BEGIN SOURCE DATA
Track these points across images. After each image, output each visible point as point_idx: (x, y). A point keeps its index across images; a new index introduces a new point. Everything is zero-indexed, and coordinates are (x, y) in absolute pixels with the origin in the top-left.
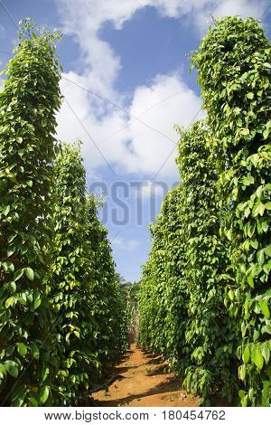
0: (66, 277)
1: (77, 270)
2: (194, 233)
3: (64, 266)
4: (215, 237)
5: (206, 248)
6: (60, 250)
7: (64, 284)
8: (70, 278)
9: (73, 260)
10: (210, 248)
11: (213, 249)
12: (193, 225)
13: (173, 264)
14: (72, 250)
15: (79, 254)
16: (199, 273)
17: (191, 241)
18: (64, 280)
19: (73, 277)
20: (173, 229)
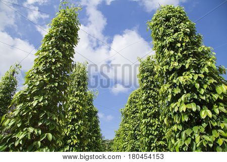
0: (72, 137)
1: (79, 133)
2: (145, 116)
3: (72, 131)
4: (157, 119)
5: (151, 126)
6: (70, 121)
7: (70, 141)
8: (74, 138)
9: (77, 127)
10: (154, 126)
11: (156, 127)
12: (145, 112)
13: (133, 132)
14: (77, 121)
15: (81, 124)
16: (147, 140)
17: (143, 121)
18: (71, 139)
19: (76, 137)
20: (134, 113)
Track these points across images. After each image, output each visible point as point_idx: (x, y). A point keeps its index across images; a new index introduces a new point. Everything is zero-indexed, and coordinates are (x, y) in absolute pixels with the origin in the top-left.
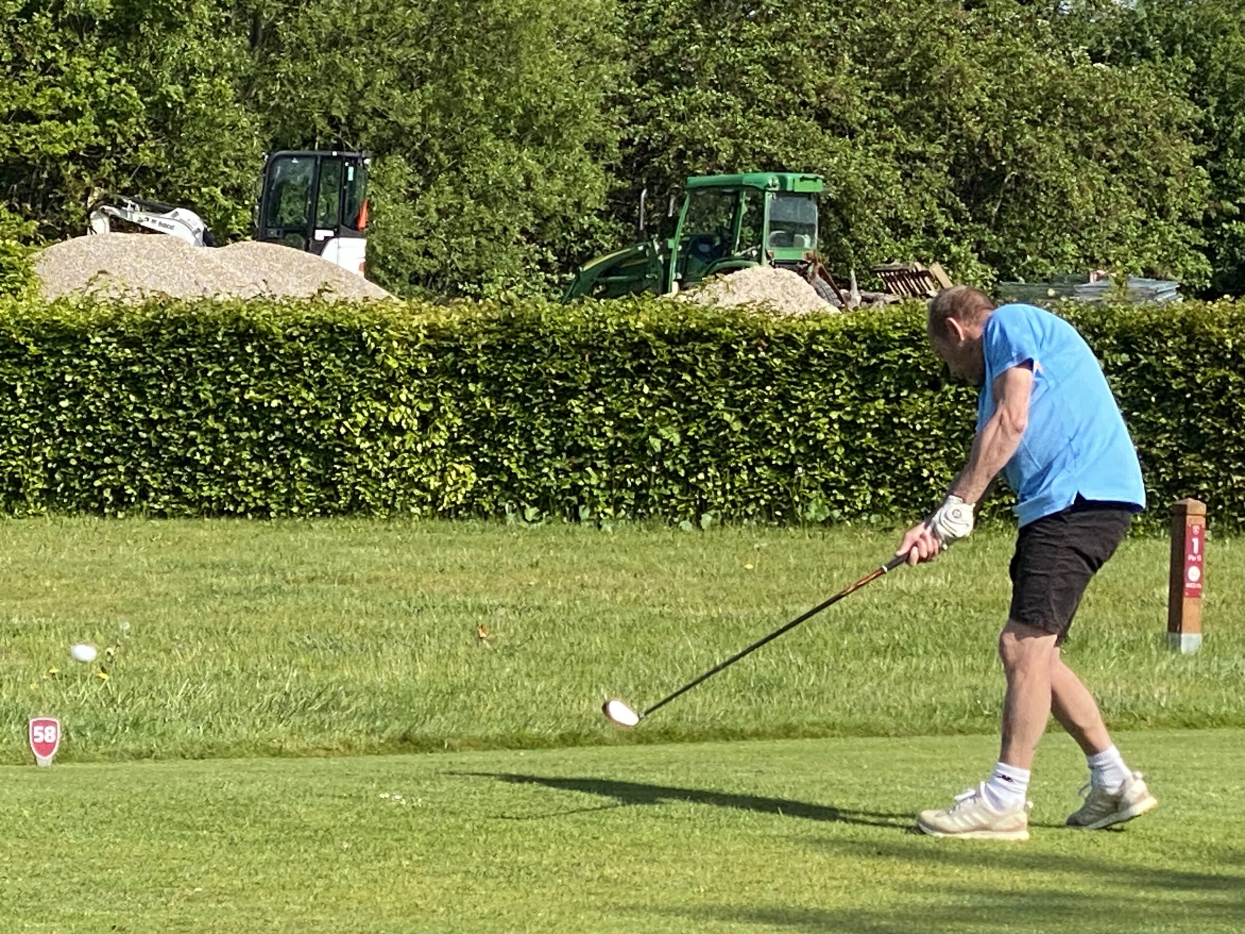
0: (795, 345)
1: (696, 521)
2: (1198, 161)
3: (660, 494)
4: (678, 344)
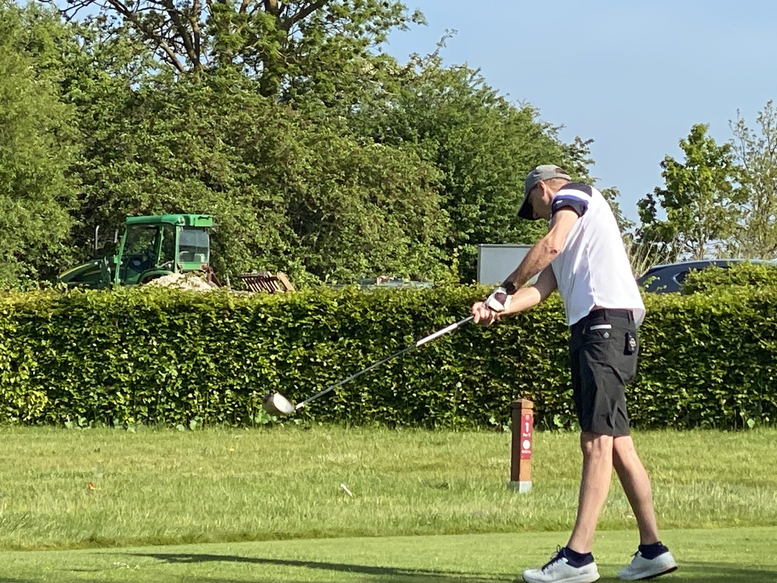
END SOURCE DATA
### TASK ITEM
From the records above, print only the lines between the one holding "13: (173, 264)" and the one holding "19: (73, 277)", inclusive, exactly as they stand.

### TASK SOLUTION
13: (173, 264)
14: (72, 250)
15: (79, 254)
16: (199, 273)
17: (191, 241)
18: (64, 280)
19: (73, 277)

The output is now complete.